• [Aim of the exercise]
Count the lines in the material below that contain the string "have", matching case exactly, and reply with the number alone.

** Opening Data block **

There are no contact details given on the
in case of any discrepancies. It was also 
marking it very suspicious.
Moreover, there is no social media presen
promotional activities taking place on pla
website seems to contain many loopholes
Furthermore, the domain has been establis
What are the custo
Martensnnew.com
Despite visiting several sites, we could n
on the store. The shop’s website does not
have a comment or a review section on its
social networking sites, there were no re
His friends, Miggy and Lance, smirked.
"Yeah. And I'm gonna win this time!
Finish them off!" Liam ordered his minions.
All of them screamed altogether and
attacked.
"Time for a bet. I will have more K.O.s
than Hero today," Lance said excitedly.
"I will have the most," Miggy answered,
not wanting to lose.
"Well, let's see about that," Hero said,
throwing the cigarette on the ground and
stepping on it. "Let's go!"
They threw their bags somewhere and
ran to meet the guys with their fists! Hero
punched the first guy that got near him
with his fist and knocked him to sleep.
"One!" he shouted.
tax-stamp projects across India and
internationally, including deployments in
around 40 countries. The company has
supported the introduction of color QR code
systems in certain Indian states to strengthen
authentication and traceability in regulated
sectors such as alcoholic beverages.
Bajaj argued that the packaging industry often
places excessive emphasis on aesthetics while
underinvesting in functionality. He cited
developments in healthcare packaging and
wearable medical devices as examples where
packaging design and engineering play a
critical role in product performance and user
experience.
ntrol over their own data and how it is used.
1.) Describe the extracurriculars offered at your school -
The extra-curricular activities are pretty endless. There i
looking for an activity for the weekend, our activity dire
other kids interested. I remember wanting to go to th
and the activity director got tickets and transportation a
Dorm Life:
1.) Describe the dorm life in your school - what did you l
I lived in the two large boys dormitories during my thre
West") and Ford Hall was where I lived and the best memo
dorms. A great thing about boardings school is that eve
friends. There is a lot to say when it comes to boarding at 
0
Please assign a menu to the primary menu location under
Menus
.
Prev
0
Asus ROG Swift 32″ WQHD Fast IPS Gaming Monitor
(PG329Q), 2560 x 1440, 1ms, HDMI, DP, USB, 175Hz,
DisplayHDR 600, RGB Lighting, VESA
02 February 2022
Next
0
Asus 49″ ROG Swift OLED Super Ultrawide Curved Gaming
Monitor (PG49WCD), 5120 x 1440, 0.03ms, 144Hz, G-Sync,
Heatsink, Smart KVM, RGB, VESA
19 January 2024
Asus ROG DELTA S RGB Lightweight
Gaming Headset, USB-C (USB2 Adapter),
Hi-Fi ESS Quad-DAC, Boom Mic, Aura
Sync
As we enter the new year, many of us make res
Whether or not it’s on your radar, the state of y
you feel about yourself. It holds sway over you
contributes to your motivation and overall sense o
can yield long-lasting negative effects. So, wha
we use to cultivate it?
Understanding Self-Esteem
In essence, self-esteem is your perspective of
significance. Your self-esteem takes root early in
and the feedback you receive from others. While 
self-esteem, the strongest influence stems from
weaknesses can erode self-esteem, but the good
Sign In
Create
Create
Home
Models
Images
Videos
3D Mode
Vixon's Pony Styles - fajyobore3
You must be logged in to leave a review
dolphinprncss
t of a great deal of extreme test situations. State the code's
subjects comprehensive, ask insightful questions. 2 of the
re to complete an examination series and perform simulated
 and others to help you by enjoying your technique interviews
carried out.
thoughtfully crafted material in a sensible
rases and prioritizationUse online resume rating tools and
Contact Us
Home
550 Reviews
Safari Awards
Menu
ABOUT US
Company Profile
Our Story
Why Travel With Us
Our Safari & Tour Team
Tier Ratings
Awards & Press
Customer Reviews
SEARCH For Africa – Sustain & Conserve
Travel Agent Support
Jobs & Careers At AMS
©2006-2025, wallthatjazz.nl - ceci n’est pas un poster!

** Closing Data block **

• [Answer to this problem]
3